Meeting of the Parliament 03 October 2017
Presiding Officer,
“Universal Credit ... remains the right thing to do. The current system is fragmented and traps people in poverty. The prospect of an integrated benefit system that responds to people’s changing circumstances is a prize worth having.”
Universal credit is
“an important tool for tackling poverty”.
Those are not my words; they are the words of the Joseph Rowntree Foundation in April this year.
Universal credit rolls six benefits into one, is expressly designed so that work always pays and is a much more flexible system that can be readily tailored to the individual’s particular and often changing needs. In all those ways—and more—it is a reform to be welcomed.
In comparison with the old system that it replaces, universal credit works. More people on universal credit are in work than was the case under jobseekers allowance and, on average, they stay in work longer and earn more. Unlike universal credit, the old system punished work—it failed to get young people into work and it subsidised low wages by letting the tax credit bill get completely out of control. For all those reasons, and contrary to what the minister has just said, there should be no going back to any of that.
None of that is to say that universal credit is without its problems, and I will address those directly. It has been said—we have just heard the minister say this—that the delivery of universal credit is pushing people into poverty, driving up household debt and forcing people to rely more heavily on food banks. Those are deeply serious concerns, and they are the very opposite of what universal credit was designed to deliver.
Universal credit is designed to be a flexible and bespoke social security system fit for purpose in the 21st-century labour market, to make it easier for people to escape a lifetime of welfare dependency and to move to the dignity, fairness and respect that a good job brings. If the evidence on the ground is that that is not happening, that evidence needs to be taken very seriously indeed.
On the detail of the delivery of universal credit, it is said that three aspects in particular are causing problems. First, that payments are made monthly not fortnightly; secondly, that the housing element of universal credit is paid directly to households and not to landlords; and thirdly, that new claimants have to wait six weeks—and sometimes, it is reported, longer than that—before they receive their initial payment.
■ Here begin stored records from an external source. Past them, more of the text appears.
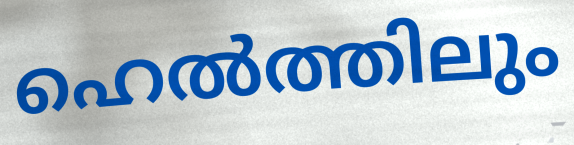
ഹെൽത്തിലും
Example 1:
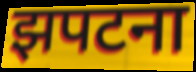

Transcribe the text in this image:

झपटना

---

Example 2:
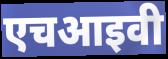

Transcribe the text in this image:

एचआइवी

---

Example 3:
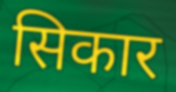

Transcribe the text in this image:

सिकार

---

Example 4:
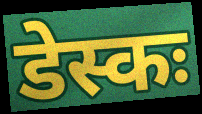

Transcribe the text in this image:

डेस्कः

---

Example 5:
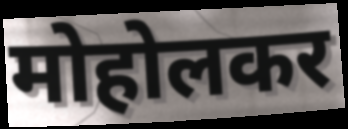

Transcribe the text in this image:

मोहोलकर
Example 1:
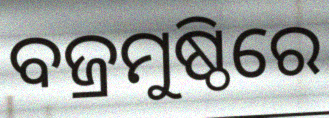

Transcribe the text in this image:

ବଜ୍ରମୁଷ୍ଠିରେ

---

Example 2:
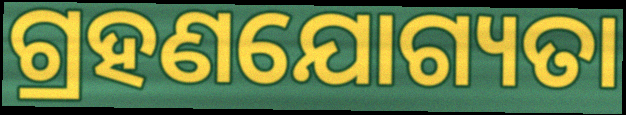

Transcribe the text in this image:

ଗ୍ରହଣଯୋଗ୍ୟତା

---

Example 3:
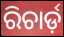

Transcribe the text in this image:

ରିଚାର୍ଡ଼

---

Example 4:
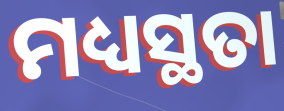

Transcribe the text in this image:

ମଧ୍ୟସ୍ଥତା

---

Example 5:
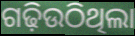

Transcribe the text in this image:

ଗଢ଼ିଉଠିଥିଲା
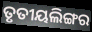
ତୃତୀୟଲିଙ୍ଗର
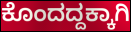
ಕೊಂದದ್ದಕ್ಕಾಗಿ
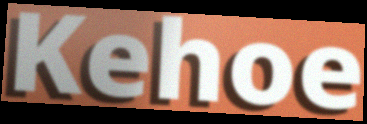
Kehoe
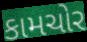
કામચોર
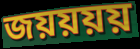
জয়য়য়য়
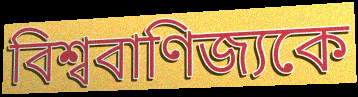
বিশ্ববাণিজ্যকে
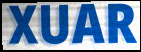
XUAR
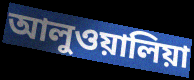
আলুওয়ালিয়া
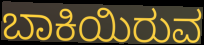
ಬಾಕಿಯಿರುವ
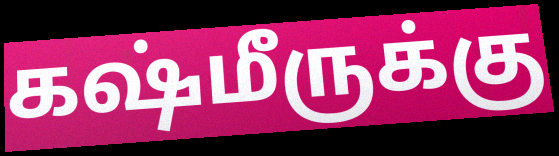
கஷ்மீருக்கு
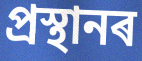
প্ৰস্থানৰ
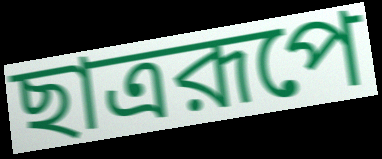
ছাত্ররূপে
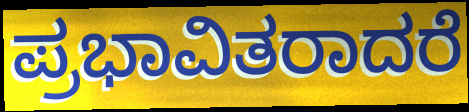
ಪ್ರಭಾವಿತರಾದರೆ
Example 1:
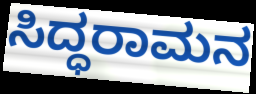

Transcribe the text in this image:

ಸಿದ್ಧರಾಮನ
I will address each of those aspects in turn. The first two—monthly payments and payments to landlords—are among the matters that, thanks to the Smith commission agreement, we in this Parliament can change. As we heard from the minister, those changes have been made and will come into force tomorrow. Incidentally, those changes were made with the support of the Conservative members of the Social Security Committee.
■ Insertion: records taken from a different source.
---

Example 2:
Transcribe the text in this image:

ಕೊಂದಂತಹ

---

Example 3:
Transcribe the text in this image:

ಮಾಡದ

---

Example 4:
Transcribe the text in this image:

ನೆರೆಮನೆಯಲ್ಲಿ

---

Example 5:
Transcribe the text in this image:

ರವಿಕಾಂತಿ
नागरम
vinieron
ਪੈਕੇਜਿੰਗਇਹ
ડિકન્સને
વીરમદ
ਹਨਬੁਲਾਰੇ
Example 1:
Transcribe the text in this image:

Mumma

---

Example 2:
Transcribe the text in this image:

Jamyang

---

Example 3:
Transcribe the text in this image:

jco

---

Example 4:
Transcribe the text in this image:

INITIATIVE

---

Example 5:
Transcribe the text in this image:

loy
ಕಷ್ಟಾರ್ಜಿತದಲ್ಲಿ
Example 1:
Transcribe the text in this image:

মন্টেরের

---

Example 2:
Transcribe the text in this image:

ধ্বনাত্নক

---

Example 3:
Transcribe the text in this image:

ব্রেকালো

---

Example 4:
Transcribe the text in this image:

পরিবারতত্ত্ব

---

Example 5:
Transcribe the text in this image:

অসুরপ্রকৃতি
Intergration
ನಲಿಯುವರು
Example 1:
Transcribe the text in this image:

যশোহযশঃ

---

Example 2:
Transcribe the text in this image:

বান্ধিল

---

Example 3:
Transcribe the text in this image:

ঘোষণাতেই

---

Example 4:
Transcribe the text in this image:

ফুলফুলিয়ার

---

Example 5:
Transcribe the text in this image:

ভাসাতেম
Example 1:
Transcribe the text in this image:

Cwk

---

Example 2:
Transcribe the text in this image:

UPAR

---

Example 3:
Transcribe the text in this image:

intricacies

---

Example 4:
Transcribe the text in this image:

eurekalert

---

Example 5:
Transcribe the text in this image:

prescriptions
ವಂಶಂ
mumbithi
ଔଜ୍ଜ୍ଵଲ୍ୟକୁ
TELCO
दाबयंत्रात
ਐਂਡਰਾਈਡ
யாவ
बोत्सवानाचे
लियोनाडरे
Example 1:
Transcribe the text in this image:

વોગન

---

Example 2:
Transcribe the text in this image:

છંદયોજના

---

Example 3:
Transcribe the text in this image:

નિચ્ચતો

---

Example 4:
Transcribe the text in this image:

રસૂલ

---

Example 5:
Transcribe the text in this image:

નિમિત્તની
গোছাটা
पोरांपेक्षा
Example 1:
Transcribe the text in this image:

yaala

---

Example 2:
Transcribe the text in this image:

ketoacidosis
That leaves only the third reported problem: delays in the initial payment. The Social Security Committee on which I sit and the House of Commons Work and Pensions Committee have written to the DWP about that. Let us look carefully at what the DWP has said.
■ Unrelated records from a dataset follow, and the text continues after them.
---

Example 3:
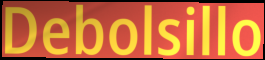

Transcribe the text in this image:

Debolsillo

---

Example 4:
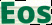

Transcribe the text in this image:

Eos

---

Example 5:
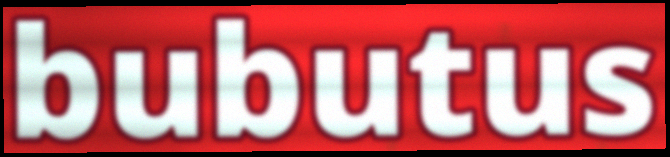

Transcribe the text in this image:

bubutus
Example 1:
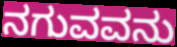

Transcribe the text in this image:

ನಗುವವನು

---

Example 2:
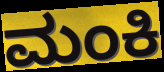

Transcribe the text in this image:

ಮಂಕಿ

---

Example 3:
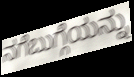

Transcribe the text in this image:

ನಗೆಬುಗ್ಗೆಯನ್ನು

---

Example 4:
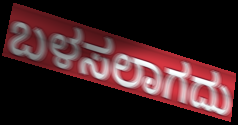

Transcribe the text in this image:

ಬಳಸಲಾಗದು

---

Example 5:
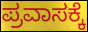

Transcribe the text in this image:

ಪ್ರವಾಸಕ್ಕೆ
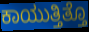
ಕಾಯುತ್ತಿತ್ತೊ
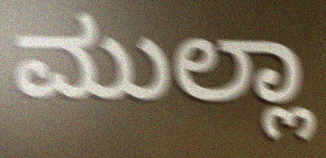
ಮುಲ್ಲಾ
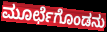
ಮೂರ್ಛೆಗೊಂಡನು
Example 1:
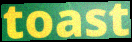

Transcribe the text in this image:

toast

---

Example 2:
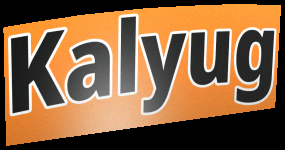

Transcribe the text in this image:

Kalyug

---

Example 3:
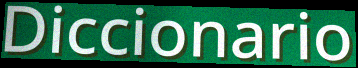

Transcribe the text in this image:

Diccionario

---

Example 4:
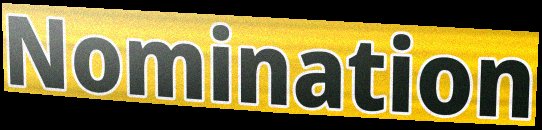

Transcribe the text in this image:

Nomination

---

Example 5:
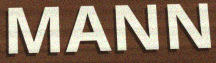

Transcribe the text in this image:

MANN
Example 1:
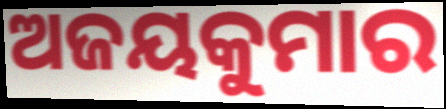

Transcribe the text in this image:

ଅଜୟକୁମାର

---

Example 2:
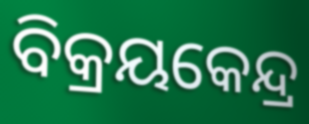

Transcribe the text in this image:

ବିକ୍ରୟକେନ୍ଦ୍ର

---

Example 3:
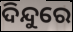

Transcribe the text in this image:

ଦିନ୍ଦୁରେ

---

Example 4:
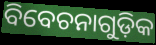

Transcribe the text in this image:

ବିବେଚନାଗୁଡ଼ିକ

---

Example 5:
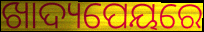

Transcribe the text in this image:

ଖାଦ୍ୟପେୟରେ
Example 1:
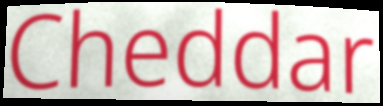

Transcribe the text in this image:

Cheddar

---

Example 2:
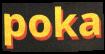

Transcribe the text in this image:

poka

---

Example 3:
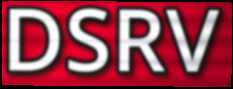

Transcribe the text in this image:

DSRV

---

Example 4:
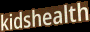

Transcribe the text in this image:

kidshealth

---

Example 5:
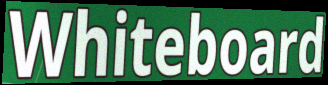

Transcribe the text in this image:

Whiteboard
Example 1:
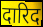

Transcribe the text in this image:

दारिद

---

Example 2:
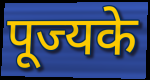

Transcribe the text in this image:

पूज्यके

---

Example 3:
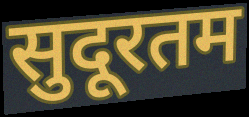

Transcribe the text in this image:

सुदूरतम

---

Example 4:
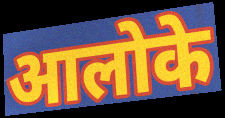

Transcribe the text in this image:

आलोके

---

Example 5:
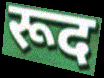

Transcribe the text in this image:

रूद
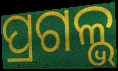
ପ୍ରଗଳ୍ଭ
On 1 February, Neil Couling, the DWP director general of the universal credit programme, wrote to the Social Security Committee. He said:
“Regarding rent arrears, many people arrive on Universal Credit with existing arrears and as I explained to the Committee, it is difficult to isolate the affect Universal Credit may be having.”
Mr Couling told the committee that the DWP was undertaking further work on the matter and, in March, the DWP told the House of Commons Work and Pensions Committee that some 76 per cent of universal credit claimants had rent arrears before they went on to universal credit. Yes, there is a rent arrears problem, but it is not clear from the evidence—the minister has talked about the evidence—that universal credit is causing the problem, given that 76 per cent of new claimants are in arrears before they go on to universal credit.